Mosley, 93, a Denver native, died Friday in Aurora.
He enrolled at Colorado State University, then called the Agricultural College of Colorado, in 1939 and was one of nine black students. He was the only African-American football player and encountered prejudice from opponents and some teammates who never accepted him, according to a CSU news release, but he did find friends in fellow teammates Dude Dent and Woody Fries.
After his time at CSU and during World War II, Mosley aggressively sought the right to fly and fight for this country.
“He always said that he had to fight in order to fight,” his son Eric Mosley told The Denver Post. “He used that saying as a benchmark in his life.
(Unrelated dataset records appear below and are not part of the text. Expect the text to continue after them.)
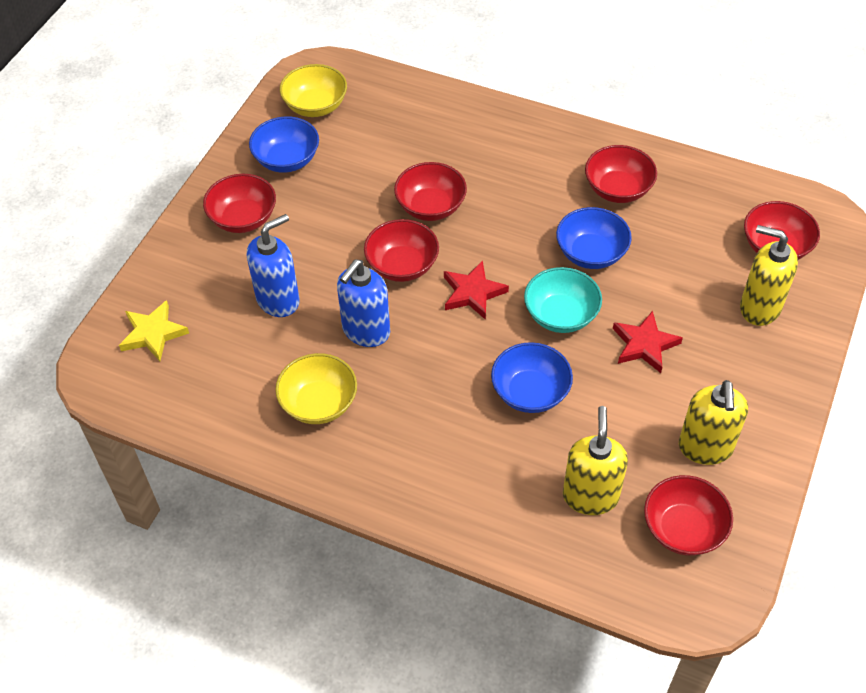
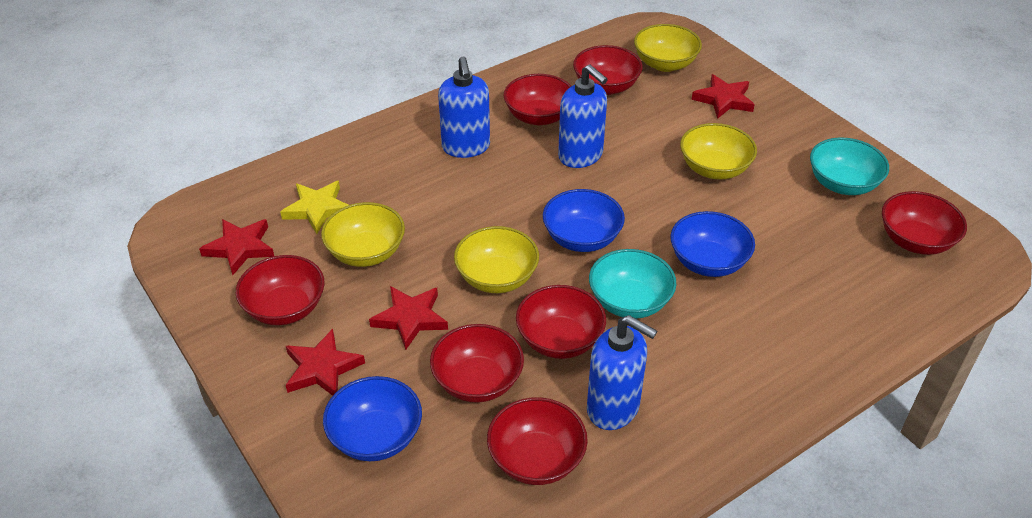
blue soap dispenser: 2 -> 3
red bowl: 6 -> 7
red star: 2 -> 4
turquoise bowl: 1 -> 2
yellow bowl: 2 -> 4
yellow soap dispenser: 3 -> 0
He had to struggle to be able to fight for his country.”
“He always had the determination to be the best he could be and be someone extraordinary,” Eric recalled.
Mosley excelled despite segregation and the prejudice that once existed. In his youth, blacks were confined by covenants and standards to living in an area just east of downtown. He refused to become bitter.
“I looked at it as an opportunity to move ahead,” he told the Post in a 2008 interview. “I was too busy trying to ensure that I got everything I possibly could out of school and also to participate in athletics.”